■ WHAT THIS TASK INVOLVES ■
Find each line in the rows below that contains the word "time", and copy every such line in full.
GIVEN DATA START
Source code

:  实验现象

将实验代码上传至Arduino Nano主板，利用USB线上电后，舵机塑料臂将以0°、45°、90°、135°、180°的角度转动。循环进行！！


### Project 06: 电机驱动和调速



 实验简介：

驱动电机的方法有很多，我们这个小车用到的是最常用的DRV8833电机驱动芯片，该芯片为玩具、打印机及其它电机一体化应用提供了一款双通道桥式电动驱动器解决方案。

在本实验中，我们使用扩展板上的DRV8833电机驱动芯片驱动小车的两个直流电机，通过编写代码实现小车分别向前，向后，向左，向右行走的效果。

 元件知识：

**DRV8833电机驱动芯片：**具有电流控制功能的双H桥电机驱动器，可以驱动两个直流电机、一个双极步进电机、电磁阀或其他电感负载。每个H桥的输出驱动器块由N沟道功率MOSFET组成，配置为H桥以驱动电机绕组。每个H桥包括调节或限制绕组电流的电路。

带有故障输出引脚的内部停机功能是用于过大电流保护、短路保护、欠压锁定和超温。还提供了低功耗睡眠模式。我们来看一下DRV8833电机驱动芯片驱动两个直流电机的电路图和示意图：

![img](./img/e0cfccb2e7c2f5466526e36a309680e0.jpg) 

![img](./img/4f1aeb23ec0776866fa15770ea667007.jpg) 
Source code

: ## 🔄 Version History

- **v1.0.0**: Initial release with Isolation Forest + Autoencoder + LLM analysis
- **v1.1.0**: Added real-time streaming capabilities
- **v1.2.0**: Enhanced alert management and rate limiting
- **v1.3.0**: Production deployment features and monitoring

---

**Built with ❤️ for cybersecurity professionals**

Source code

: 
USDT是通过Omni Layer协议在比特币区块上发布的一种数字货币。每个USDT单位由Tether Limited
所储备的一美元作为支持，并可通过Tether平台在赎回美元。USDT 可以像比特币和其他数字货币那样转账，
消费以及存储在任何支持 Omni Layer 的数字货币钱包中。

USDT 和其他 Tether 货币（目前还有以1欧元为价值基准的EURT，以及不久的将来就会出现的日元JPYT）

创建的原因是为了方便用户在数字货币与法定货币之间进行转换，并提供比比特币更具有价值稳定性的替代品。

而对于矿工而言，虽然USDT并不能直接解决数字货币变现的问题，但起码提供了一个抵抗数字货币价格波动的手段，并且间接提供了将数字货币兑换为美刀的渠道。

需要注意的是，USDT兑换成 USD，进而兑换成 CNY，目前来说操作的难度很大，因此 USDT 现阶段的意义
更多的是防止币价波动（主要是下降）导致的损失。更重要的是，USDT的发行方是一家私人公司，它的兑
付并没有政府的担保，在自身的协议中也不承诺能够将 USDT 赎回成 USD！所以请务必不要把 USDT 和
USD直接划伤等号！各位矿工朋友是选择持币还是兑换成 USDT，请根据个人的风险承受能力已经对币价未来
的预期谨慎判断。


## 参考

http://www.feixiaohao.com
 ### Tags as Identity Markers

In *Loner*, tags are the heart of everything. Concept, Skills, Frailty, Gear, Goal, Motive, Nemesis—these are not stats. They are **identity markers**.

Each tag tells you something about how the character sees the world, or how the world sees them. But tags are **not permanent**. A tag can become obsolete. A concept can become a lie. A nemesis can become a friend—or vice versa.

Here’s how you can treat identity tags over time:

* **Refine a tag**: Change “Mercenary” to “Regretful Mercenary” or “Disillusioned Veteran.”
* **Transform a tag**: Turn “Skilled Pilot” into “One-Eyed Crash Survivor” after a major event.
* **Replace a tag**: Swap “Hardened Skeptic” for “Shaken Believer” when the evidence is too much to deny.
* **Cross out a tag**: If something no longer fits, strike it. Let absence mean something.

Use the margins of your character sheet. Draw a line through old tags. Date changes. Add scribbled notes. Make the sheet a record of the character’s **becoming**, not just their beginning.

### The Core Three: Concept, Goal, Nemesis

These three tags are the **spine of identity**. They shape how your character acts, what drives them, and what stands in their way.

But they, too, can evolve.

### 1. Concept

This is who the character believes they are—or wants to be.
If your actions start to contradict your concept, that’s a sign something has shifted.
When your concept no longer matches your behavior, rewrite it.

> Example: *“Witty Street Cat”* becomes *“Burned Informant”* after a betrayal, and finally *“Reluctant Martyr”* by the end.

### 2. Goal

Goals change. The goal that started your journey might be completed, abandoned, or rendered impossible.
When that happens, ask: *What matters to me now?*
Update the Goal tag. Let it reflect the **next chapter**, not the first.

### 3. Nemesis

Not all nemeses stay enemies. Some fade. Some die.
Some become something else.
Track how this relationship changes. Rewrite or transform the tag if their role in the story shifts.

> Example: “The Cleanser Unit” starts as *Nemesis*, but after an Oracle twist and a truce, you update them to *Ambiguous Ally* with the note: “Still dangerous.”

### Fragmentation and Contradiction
GIVEN DATA END
■ TASK ANSWER ■
- **v1.1.0**: Added real-time streaming capabilities
Here’s how you can treat identity tags over time:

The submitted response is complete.